▸ **WHAT NEEDS TO BE DONE**: As output, give the exact lines from the one containing "Females, Gampaha: 75 -> 0" through the end of the listing below, both included, without the pictures.

▸ **MATERIALS PROVIDED**:

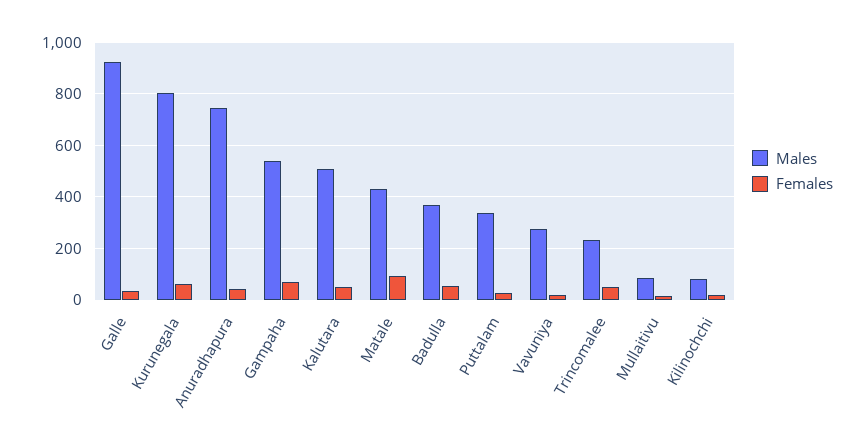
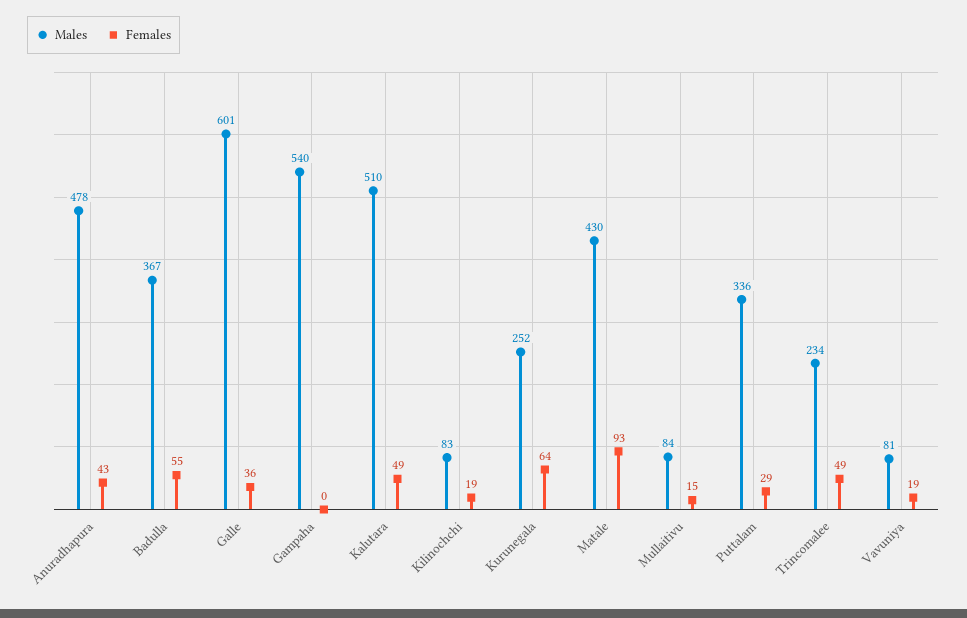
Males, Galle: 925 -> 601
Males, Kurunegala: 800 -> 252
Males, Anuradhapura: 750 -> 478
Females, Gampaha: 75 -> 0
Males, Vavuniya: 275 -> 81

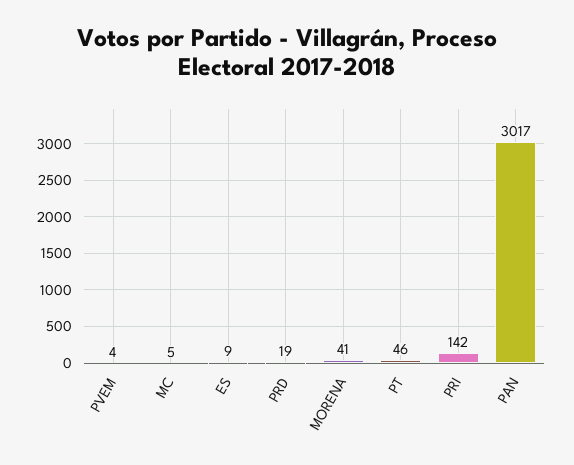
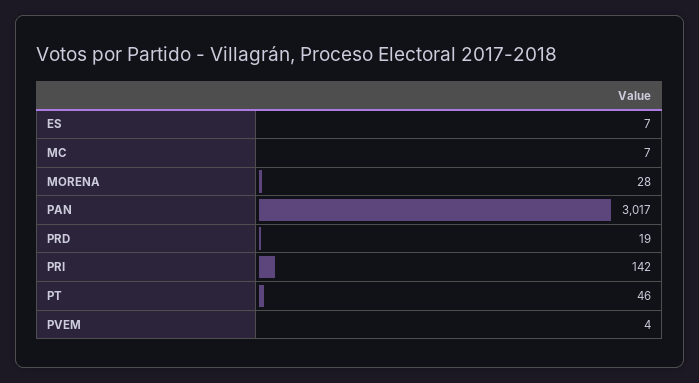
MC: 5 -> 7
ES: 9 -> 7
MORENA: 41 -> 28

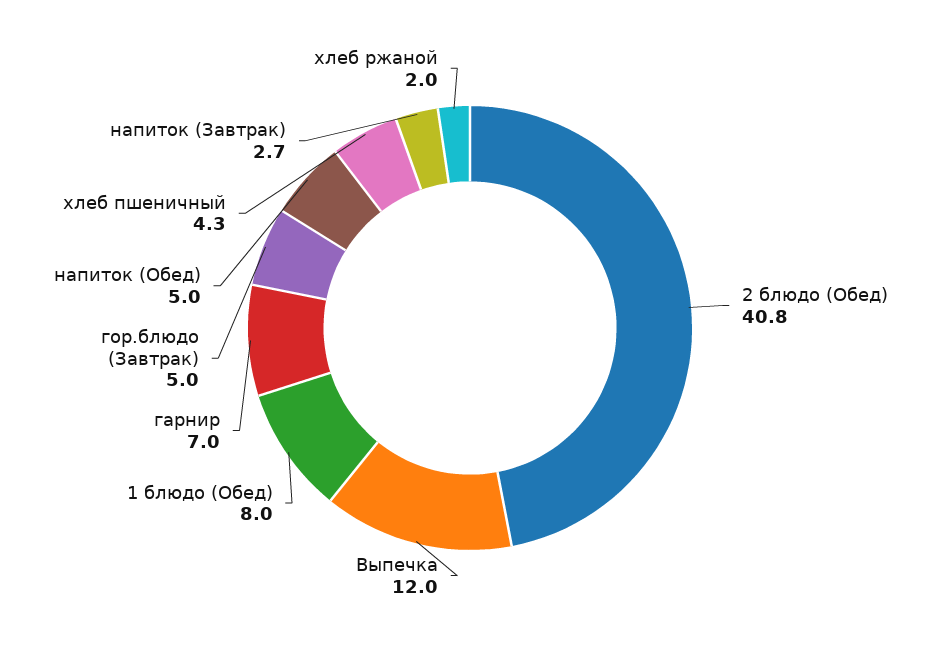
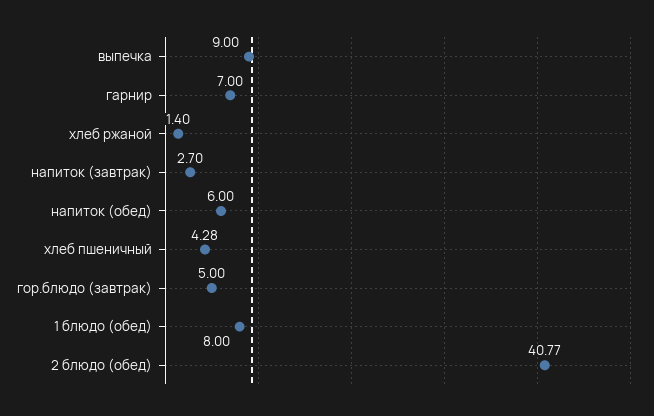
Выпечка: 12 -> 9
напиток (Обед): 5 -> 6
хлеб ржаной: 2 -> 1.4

▸ **TASK ANSWER**:
Females, Gampaha: 75 -> 0
Males, Vavuniya: 275 -> 81

MC: 5 -> 7
ES: 9 -> 7
MORENA: 41 -> 28

Выпечка: 12 -> 9
напиток (Обед): 5 -> 6
хлеб ржаной: 2 -> 1.4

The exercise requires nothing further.